Dataset entries:

───

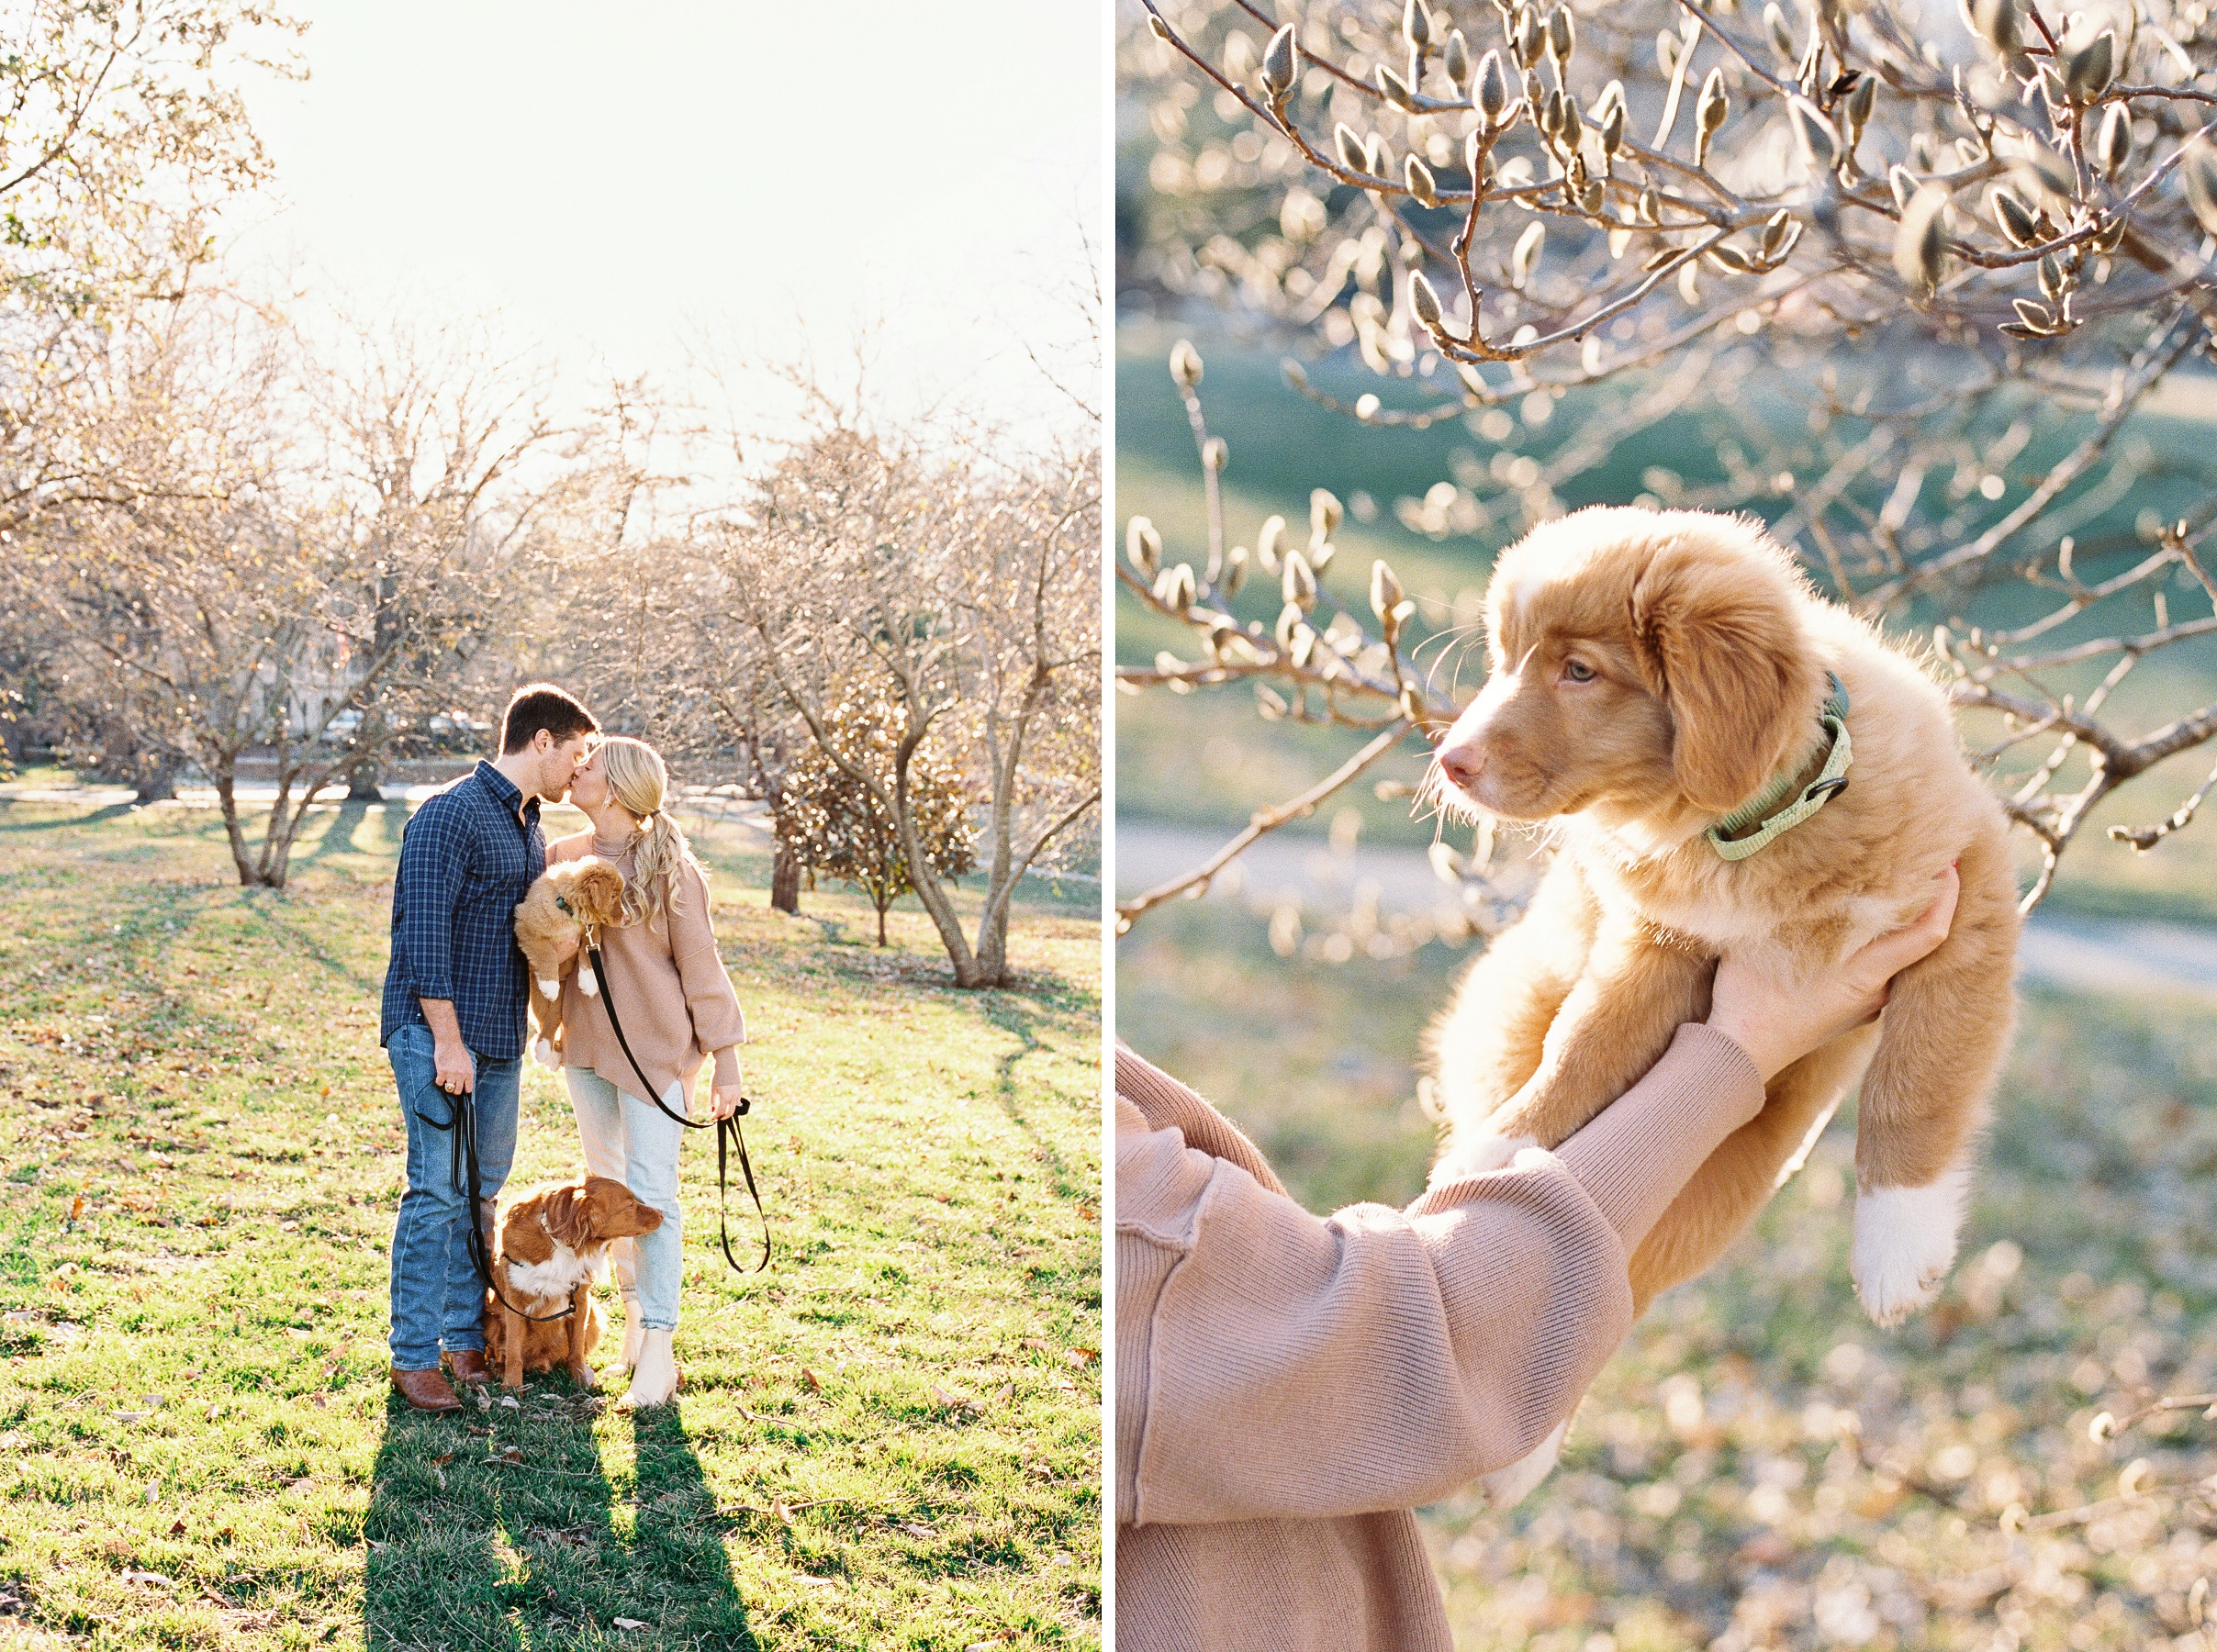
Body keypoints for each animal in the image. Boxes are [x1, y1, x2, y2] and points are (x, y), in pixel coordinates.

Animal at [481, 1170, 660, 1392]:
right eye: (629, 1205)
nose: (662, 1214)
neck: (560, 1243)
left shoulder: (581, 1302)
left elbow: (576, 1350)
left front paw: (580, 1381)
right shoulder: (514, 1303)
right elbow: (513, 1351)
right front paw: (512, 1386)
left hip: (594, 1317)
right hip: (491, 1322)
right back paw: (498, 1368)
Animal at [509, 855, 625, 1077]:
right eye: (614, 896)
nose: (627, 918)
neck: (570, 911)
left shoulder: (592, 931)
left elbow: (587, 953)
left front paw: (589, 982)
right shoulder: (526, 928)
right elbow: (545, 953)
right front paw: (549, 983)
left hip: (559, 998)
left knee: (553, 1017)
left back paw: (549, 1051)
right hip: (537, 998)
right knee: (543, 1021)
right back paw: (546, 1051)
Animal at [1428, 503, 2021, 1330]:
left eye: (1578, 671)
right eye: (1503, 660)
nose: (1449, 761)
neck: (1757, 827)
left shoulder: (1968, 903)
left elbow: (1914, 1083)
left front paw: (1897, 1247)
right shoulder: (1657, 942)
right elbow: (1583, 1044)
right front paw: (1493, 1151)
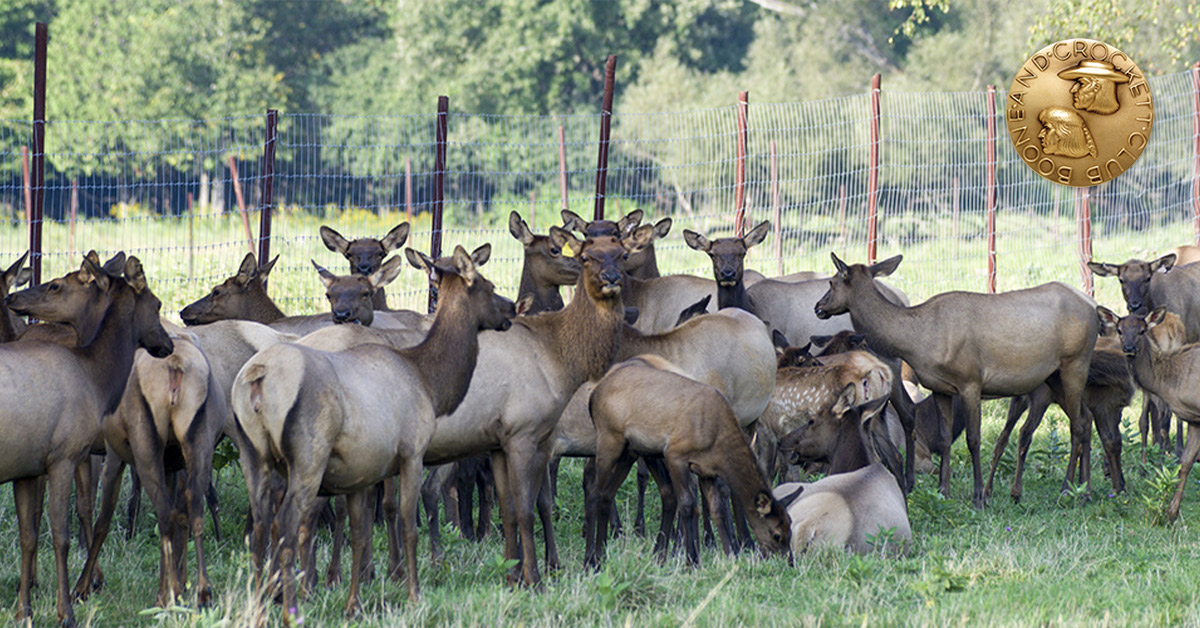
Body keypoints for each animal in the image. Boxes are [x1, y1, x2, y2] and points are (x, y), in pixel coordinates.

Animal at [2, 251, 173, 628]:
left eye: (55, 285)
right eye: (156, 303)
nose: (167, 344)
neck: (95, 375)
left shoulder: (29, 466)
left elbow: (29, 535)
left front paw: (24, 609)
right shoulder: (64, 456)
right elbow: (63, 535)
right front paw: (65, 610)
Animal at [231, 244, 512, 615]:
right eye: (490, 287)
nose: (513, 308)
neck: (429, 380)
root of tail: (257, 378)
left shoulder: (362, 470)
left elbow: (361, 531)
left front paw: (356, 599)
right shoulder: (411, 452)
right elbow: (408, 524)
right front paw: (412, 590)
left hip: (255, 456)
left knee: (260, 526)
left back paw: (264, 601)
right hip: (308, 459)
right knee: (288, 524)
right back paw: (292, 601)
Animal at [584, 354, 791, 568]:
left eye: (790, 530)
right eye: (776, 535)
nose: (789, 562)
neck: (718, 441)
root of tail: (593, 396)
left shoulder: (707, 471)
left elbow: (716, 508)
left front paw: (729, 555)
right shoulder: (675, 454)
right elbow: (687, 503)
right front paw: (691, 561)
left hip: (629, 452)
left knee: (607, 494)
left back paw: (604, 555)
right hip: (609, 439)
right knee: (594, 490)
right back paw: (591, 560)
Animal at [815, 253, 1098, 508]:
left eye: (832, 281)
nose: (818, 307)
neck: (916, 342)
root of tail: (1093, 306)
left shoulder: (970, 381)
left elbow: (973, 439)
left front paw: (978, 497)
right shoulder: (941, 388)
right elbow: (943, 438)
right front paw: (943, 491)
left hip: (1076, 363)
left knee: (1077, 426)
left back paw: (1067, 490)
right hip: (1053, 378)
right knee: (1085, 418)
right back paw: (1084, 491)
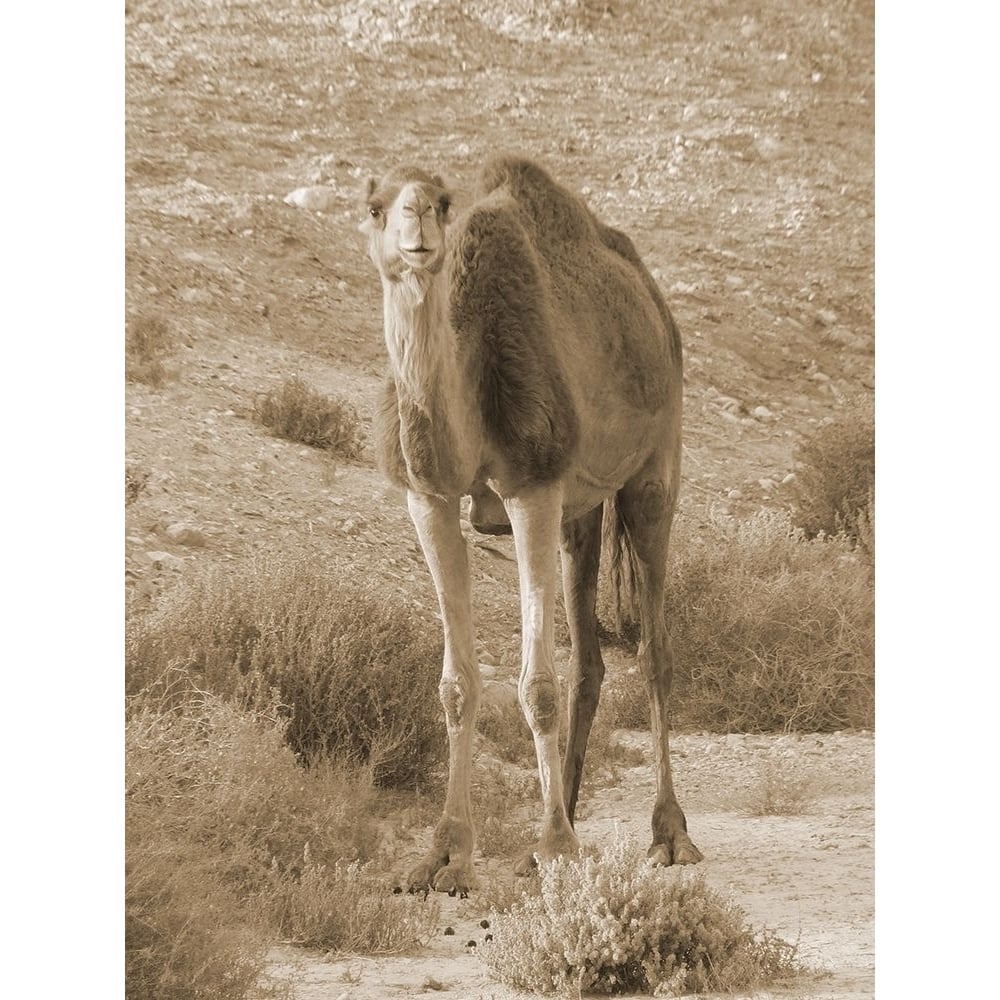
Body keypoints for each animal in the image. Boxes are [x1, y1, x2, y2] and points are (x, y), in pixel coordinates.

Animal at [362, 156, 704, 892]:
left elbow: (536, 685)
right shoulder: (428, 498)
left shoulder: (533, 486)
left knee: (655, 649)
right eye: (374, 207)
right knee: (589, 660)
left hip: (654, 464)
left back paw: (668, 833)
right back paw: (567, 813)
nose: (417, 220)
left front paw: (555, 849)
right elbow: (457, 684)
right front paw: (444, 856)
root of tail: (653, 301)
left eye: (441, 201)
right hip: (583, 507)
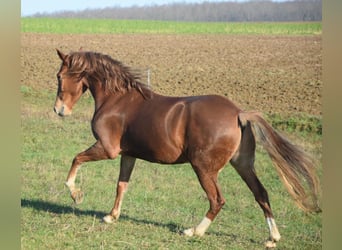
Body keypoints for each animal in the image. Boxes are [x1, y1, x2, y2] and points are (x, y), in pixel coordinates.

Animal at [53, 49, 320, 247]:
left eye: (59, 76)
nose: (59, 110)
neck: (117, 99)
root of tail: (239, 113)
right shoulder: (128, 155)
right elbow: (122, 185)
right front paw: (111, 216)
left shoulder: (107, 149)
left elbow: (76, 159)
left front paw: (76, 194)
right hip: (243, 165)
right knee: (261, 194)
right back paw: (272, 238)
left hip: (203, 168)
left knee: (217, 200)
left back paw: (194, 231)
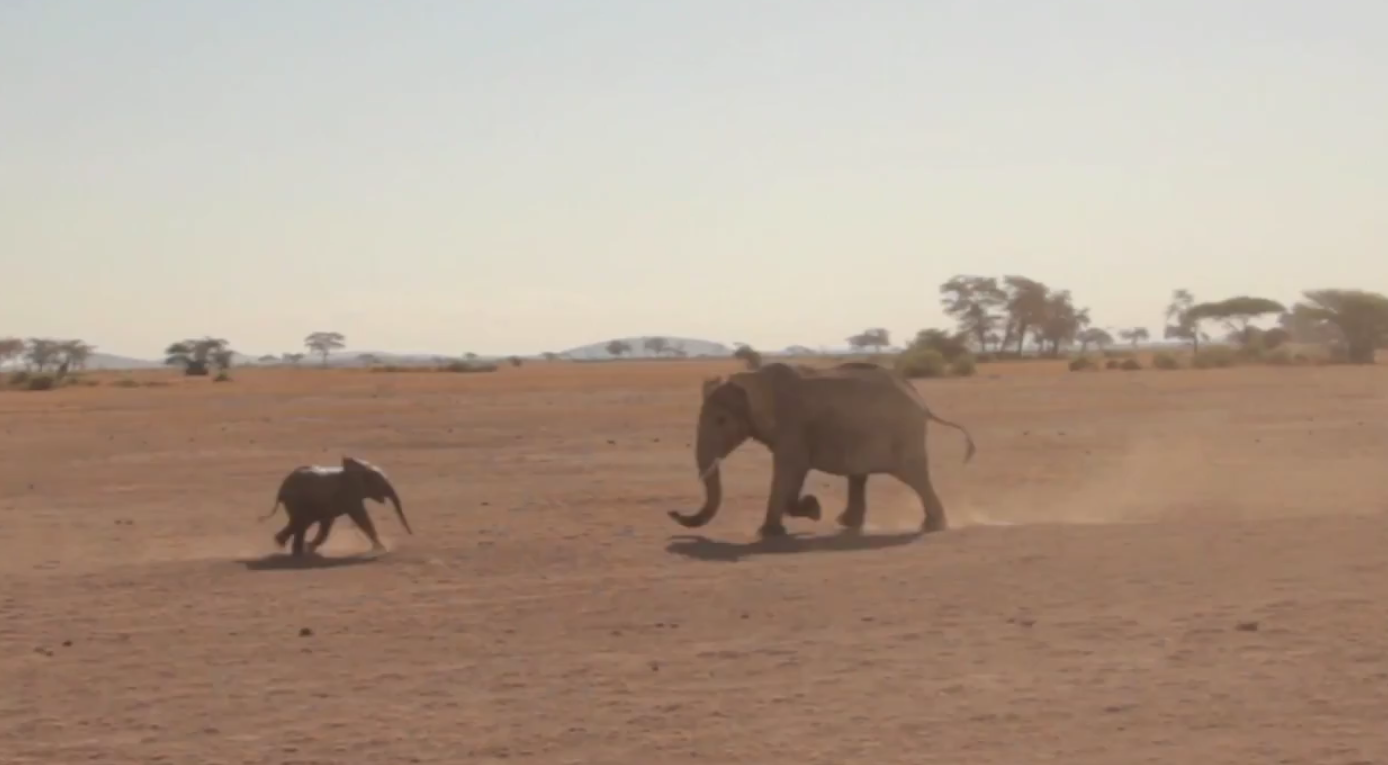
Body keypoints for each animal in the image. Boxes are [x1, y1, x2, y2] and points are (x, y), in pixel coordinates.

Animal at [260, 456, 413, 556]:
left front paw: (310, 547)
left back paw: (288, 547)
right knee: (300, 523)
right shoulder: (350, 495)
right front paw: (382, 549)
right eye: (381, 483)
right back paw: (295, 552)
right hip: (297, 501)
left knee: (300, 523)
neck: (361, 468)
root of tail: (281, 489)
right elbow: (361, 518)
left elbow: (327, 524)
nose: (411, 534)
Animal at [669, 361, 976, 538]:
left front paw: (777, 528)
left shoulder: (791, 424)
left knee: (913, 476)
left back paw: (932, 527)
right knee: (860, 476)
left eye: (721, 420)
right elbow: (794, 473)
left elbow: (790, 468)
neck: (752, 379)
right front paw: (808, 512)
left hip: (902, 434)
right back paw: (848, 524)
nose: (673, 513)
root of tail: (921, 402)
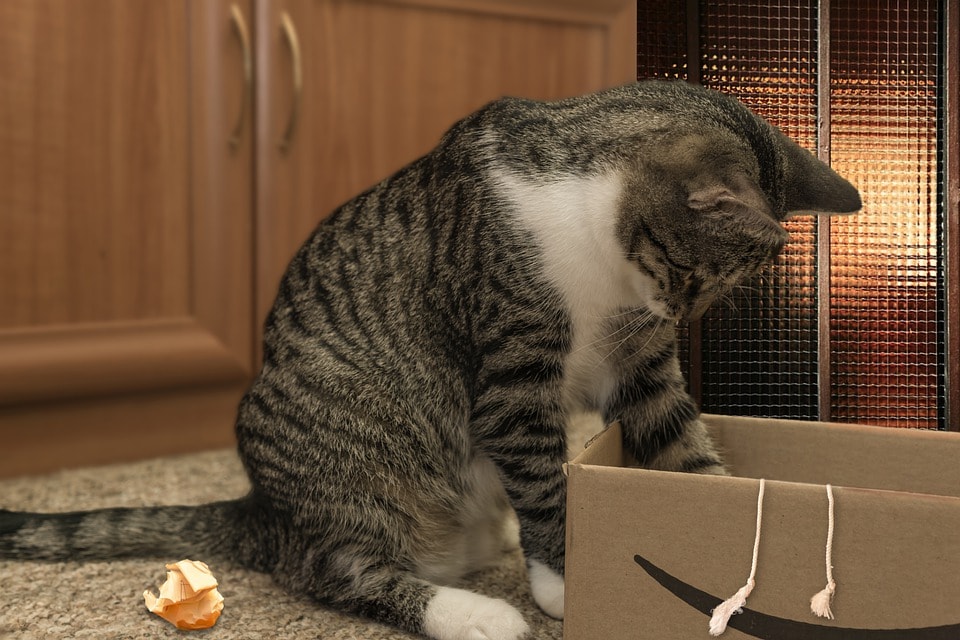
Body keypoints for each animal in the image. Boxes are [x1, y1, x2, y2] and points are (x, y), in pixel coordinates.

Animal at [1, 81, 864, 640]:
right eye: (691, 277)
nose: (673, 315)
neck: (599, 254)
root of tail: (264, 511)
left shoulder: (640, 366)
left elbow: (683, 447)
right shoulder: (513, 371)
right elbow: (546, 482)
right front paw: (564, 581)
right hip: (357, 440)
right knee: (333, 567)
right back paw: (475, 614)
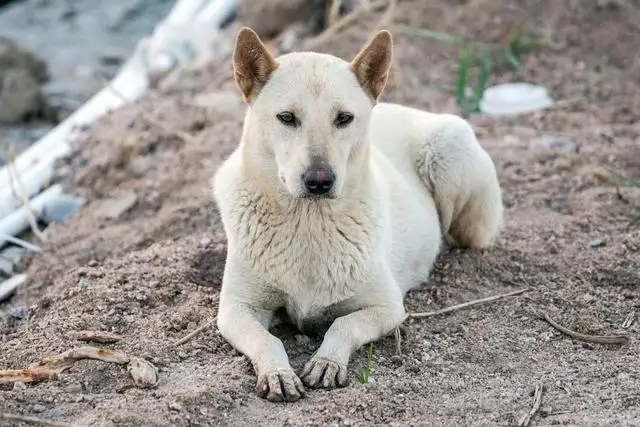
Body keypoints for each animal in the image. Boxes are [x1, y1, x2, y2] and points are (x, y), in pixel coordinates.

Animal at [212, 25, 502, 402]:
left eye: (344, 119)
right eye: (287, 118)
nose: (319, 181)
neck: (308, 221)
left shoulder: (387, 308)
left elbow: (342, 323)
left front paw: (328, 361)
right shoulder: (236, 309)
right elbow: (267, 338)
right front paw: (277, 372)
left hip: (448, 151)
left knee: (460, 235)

───

About this exercise: Above are the records; please give again, exactly and in full, only the lines that run from the line with "right knee: (860, 476)" through the line with "right knee: (333, 567)", with no pictures.

Answer box:
right knee: (860, 476)
left eye: (721, 420)
right elbow: (794, 473)
left elbow: (790, 468)
neck: (752, 379)
right front paw: (808, 512)
left hip: (902, 434)
right back paw: (848, 524)
nose: (673, 513)
root of tail: (921, 402)
Body keypoints for each animal in the image. Boxes are [x1, y1, x2, y2] and points are (x, y), in pixel coordinates.

Animal at [1, 81, 864, 640]:
right eye: (691, 277)
nose: (673, 315)
neck: (599, 254)
root of tail: (264, 511)
left shoulder: (640, 366)
left elbow: (683, 447)
right shoulder: (513, 371)
right elbow: (546, 482)
right front paw: (564, 581)
right hip: (357, 440)
right knee: (333, 567)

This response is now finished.